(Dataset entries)
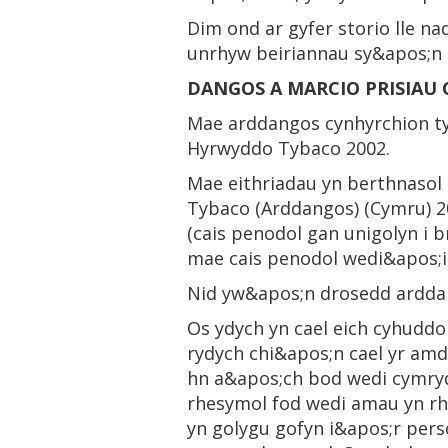
Dim ond ar gyfer storio lle nad
unrhyw beiriannau sy&apos;n d
DANGOS A MARCIO PRISIAU
Mae arddangos cynhyrchion t
Hyrwyddo Tybaco 2002.
Mae eithriadau yn berthnasol
Tybaco (Arddangos) (Cymru) 2
(cais penodol gan unigolyn i 
mae cais penodol wedi&apos;i
Nid yw&apos;n drosedd ardda
Os ydych yn cael eich cyhudd
rydych chi&apos;n cael yr am
hn a&apos;ch bod wedi cymryd
rhesymol fod wedi amau yn r
yn golygu gofyn i&apos;r pers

— WHAT YOU SHOULD DO —
Switch each "Tybaco" in the rows to "Tobacco" and write out the lines again with nothing else altered. Leave the pictures out.

— REPLY TO THE TASK —
Dim ond ar gyfer storio lle nad
unrhyw beiriannau sy&apos;n d
DANGOS A MARCIO PRISIAU
Mae arddangos cynhyrchion t
Hyrwyddo Tobacco 2002.
Mae eithriadau yn berthnasol
Tobacco (Arddangos) (Cymru) 2
(cais penodol gan unigolyn i 
mae cais penodol wedi&apos;i
Nid yw&apos;n drosedd ardda
Os ydych yn cael eich cyhudd
rydych chi&apos;n cael yr am
hn a&apos;ch bod wedi cymryd
rhesymol fod wedi amau yn r
yn golygu gofyn i&apos;r pers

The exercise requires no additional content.